> Required work
Your answer must be an exact copy of the records below, with no pictures in it.

Excerpted records section start

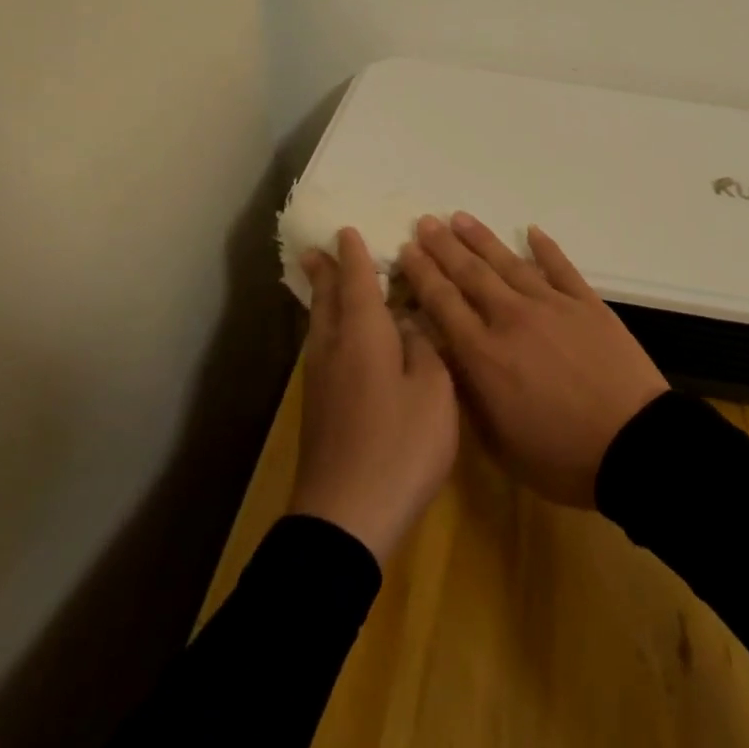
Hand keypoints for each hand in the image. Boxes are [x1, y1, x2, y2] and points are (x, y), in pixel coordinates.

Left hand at [288, 228, 459, 562]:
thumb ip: (424, 347)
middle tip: (314, 250)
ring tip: (324, 282)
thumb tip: (408, 324)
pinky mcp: (319, 408)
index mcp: (363, 335)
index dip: (355, 255)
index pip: (357, 281)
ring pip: (319, 324)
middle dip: (324, 272)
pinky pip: (321, 346)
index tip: (347, 230)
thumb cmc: (399, 445)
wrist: (346, 517)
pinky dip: (327, 326)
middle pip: (327, 299)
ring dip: (322, 297)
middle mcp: (335, 348)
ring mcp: (322, 380)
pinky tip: (338, 338)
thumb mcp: (434, 390)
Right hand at [399, 213, 668, 507]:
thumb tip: (449, 359)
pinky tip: (531, 230)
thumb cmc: (561, 458)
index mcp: (485, 356)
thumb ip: (469, 397)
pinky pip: (561, 267)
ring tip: (460, 218)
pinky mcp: (587, 303)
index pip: (443, 304)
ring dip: (481, 239)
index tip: (406, 251)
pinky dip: (545, 247)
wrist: (633, 445)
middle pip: (470, 274)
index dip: (422, 275)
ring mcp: (552, 305)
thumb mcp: (499, 444)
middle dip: (443, 247)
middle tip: (424, 223)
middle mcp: (512, 319)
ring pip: (509, 263)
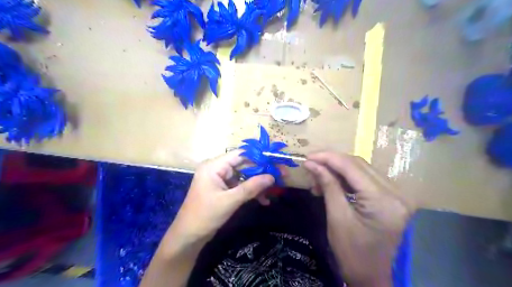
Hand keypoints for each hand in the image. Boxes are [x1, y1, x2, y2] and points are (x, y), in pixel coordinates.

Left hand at [168, 151, 273, 243]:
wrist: (188, 236)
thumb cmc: (205, 216)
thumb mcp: (230, 201)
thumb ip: (251, 187)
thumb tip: (272, 177)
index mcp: (214, 166)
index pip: (240, 154)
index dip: (259, 157)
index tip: (275, 161)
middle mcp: (217, 168)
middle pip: (243, 165)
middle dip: (261, 172)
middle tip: (280, 176)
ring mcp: (220, 179)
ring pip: (244, 176)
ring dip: (257, 184)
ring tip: (273, 191)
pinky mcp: (223, 188)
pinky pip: (240, 185)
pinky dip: (250, 191)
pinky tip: (263, 200)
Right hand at [303, 151, 414, 285]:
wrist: (370, 276)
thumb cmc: (352, 252)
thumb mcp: (336, 217)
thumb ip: (327, 185)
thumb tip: (311, 163)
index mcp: (384, 200)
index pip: (352, 167)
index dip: (328, 158)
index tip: (308, 156)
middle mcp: (396, 192)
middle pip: (359, 164)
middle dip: (332, 162)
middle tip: (311, 164)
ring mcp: (397, 194)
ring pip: (361, 169)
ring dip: (338, 169)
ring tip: (318, 177)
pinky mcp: (392, 197)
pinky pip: (365, 178)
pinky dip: (346, 178)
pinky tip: (332, 182)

Excerpted records section end

> Answer for the task
Hand keypoints for each hand in the image. Boxes are [x1, y1, x2, y2] and points are (x, y), in pixel coordinates.

Left hand at [288, 228, 459, 562]:
thumb ip: (424, 347)
middle tip: (314, 250)
ring tip: (324, 282)
thumb tip: (408, 324)
pinky mcp: (319, 408)
index mcp: (363, 335)
index dip: (355, 255)
index pip: (357, 281)
ring pip: (319, 324)
middle dip: (324, 272)
pinky pip: (321, 346)
index tip: (347, 230)
thumb cmc: (399, 445)
wrist: (346, 517)
pinky dip: (327, 326)
middle pip: (327, 299)
ring dip: (322, 297)
middle mcp: (335, 348)
ring mcp: (322, 380)
pinky tip: (338, 338)
thumb mcp: (434, 390)
Right hand at [399, 213, 668, 507]:
thumb tip: (449, 359)
pinky tip: (531, 230)
thumb cmc: (561, 458)
index mcp: (485, 356)
thumb ip: (469, 397)
pinky pip: (561, 267)
ring tip: (460, 218)
pinky mcp: (587, 303)
index pip: (443, 304)
ring dip: (481, 239)
index tip: (406, 251)
pinky dip: (545, 247)
wrist: (633, 445)
middle pip: (470, 274)
index dip: (422, 275)
ring mcp: (552, 305)
thumb mcp: (499, 444)
middle dip: (443, 247)
middle tip: (424, 223)
middle mcp: (512, 319)
ring pip: (509, 263)
Hand keypoints for each hand in the image. Boxes are [x1, y1, x2, y2] and points are (x, y), in pixel coordinates.

Left hand at [168, 151, 273, 243]:
wrist: (188, 236)
thumb cmc: (205, 216)
thumb mcp: (230, 201)
thumb ip: (251, 187)
thumb tip: (272, 177)
index mcp: (214, 166)
index pip: (240, 154)
index dip: (259, 157)
index tip: (275, 161)
middle mcp: (217, 168)
middle pip: (243, 165)
middle dip: (261, 172)
middle tip: (280, 176)
ring mcp: (220, 179)
ring pip: (244, 176)
ring dip: (257, 184)
ring tip: (273, 191)
pinky mcp: (223, 188)
pinky pip: (240, 185)
pinky dip: (250, 191)
pinky tip: (263, 200)
Right hand at [303, 151, 414, 285]:
wrist: (370, 276)
thumb cmc: (352, 252)
thumb mcp: (336, 217)
thumb ip: (327, 185)
thumb tip: (311, 163)
index mcp: (384, 200)
index pip: (352, 167)
index dip: (328, 158)
index tip: (308, 156)
middle mcp: (396, 192)
middle pip: (359, 164)
middle dip: (332, 162)
middle tip: (311, 164)
ring mcp: (397, 194)
ring pip: (361, 169)
ring dip: (338, 169)
ring tip: (318, 177)
pinky mcp: (392, 197)
pinky pip: (365, 178)
pinky dip: (346, 178)
pinky tip: (332, 182)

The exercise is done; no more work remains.